Source: Africa Press Organisation – French
Alors que l’épidémie d’Ebola concentre l’attention en République démocratique du Congo (RDC), le pays reste aux prises avec une flambée prolongée de choléra. Depuis le début de l’année 2026, près de 41.300 cas suspects et 1.214 décès ont été enregistrés, selon le dernier rapport de l’Organisation mondiale de la Santé (OMS).
Cette flambée n’est toutefois pas nouvelle : ce pays de la région des Grands Lacs connaît une recrudescence du choléra depuis le début de l’année 2025. Selon l’Organisation mondiale de la Santé (OMS), d’importants foyers étaient alors signalés dans les provinces de l’Équateur, de la Mongala, du Maï-Ndombe, de la Tshopo, du Maniema, du Sud-Kivu et du Tanganyika, avec une circulation relativement étendue de la maladie.
Depuis le début de cette année, la transmission s’est davantage concentrée géographiquement et a nettement reculé dans plusieurs zones. Des foyers persistent néanmoins, principalement au Sud-Ubangi, au Maï-Ndombe, au Kongo Central, au Sud-Kivu et au Tanganyika.
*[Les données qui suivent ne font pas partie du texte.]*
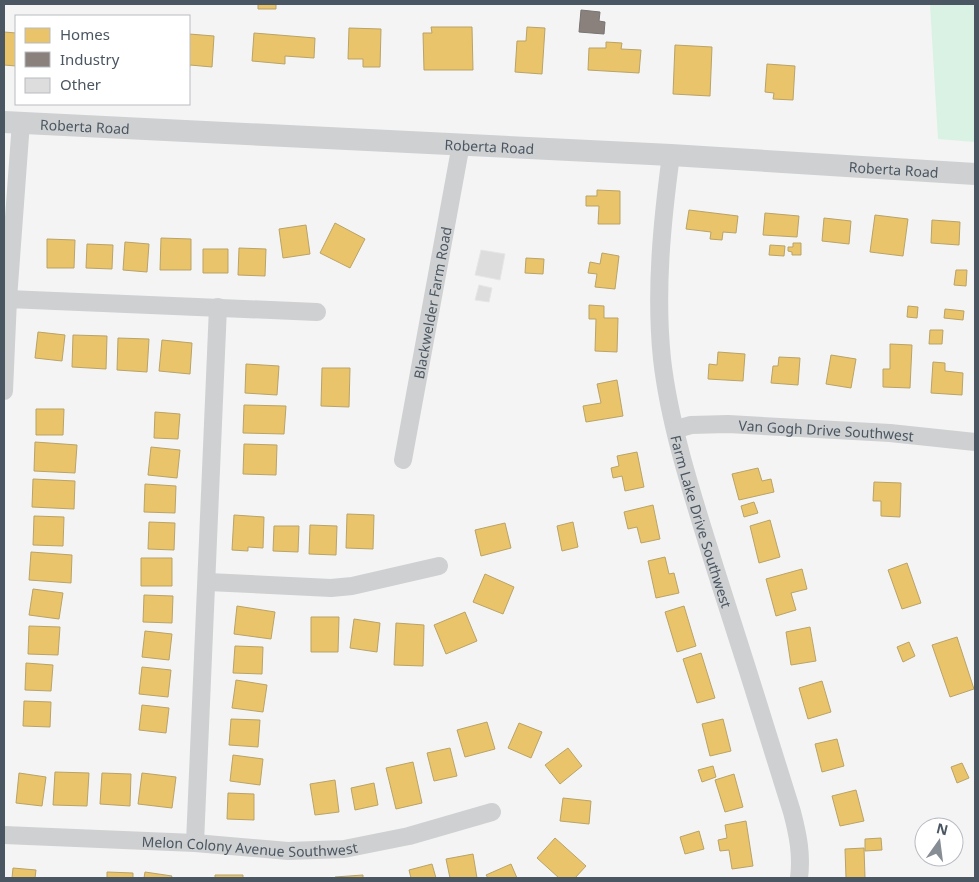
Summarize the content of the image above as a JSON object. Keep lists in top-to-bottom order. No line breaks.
{"streets":{"street":["Roberta Road","Blackwelder Farm Road","Van Gogh Drive Southwest","Farm Lake Drive Southwest","Melon Colony Avenue Southwest"]},"crossings":[["Roberta Road","Blackwelder Farm Road"],["Roberta Road","Farm Lake Drive Southwest"],["Van Gogh Drive Southwest","Farm Lake Drive Southwest"]],"legend":["Homes","Industry","Other"],"north":"top"}
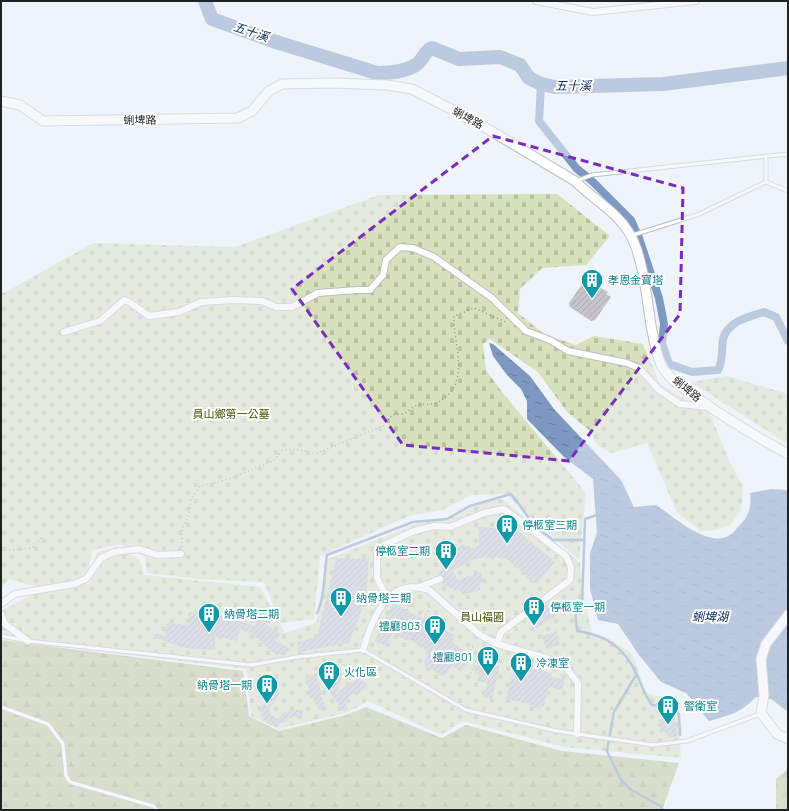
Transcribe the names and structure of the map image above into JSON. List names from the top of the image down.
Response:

Plus de 1.000 cas suspects chaque semaine
Selon le dernier rapport épidémiologique de l’OMS, avec ces 41.279 cas et 1.214 décès, la létalité cumulée s’établit à 2,94 %. Ce bilan reste toutefois inférieur à celui de la même période en 2025, lorsque 48.383 cas et 1.479 décès avaient été notifiés. Le nombre de cas a ainsi diminué de 14.68 % sur un an.
Au cours de la semaine du 10 au 16 août, 1.669 cas suspects et 36 décès ont été signalés dans 64 zones de santé réparties entre 14 des 26 provinces du pays. Le précédent bilan hebdomadaire faisait état de 1528 cas dont 29 décès.
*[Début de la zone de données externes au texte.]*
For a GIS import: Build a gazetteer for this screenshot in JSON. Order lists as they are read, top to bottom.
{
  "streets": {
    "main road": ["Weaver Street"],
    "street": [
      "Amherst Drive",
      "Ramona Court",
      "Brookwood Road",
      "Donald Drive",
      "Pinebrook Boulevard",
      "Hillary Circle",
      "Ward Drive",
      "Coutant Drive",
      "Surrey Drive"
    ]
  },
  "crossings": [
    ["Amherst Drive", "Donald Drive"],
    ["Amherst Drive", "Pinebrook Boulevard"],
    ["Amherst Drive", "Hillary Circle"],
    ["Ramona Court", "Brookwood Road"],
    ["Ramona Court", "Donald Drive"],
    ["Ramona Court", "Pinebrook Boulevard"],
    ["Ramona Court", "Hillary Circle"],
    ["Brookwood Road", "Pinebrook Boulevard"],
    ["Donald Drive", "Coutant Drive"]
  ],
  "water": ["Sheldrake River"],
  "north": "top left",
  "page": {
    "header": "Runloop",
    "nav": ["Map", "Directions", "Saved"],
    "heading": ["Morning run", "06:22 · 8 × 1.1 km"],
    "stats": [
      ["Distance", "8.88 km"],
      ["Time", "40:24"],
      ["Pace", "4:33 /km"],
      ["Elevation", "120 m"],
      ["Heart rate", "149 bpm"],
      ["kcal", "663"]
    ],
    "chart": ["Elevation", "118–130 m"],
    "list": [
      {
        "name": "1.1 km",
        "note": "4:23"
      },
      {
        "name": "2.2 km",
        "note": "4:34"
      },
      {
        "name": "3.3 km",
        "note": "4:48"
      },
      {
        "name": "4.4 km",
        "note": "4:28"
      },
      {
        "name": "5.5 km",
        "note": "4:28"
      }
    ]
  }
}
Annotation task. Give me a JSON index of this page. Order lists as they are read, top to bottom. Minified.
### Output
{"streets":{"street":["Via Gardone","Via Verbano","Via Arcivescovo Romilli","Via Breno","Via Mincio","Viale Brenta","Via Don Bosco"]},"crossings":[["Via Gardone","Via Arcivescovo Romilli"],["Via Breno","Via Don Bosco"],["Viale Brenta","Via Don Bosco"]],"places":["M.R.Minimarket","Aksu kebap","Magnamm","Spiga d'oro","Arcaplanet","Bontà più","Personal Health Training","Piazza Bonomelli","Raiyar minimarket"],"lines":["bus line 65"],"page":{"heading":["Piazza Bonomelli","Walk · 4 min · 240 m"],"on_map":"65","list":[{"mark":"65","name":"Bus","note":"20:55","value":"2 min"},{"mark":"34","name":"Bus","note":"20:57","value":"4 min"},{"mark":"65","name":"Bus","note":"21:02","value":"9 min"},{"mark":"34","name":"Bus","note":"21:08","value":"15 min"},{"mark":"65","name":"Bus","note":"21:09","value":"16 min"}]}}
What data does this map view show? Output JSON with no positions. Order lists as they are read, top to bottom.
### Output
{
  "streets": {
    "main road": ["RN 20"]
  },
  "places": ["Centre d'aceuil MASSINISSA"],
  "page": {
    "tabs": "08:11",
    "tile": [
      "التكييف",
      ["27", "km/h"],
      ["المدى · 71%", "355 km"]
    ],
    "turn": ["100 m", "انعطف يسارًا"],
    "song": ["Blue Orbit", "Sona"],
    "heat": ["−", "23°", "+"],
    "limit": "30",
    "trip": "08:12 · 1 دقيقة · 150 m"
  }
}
« La comparaison des cas suspects de choléra, au cours des semaines 30 à 33 entre 2025 et 2026, montre une diminution globale de l’intensité et de l’étendue géographique de la transmission en 2026 », l’OMS, relevant une tendance globalement ascendante sur les quatre dernières semaines.
Le pays reste toutefois au-dessus des 1.000 cas suspects hebdomadaires depuis plusieurs semaines, soit largement supérieur au seuil d’alerte de 500 cas par semaine et « alarmant à l’approche de la saison des pluies ».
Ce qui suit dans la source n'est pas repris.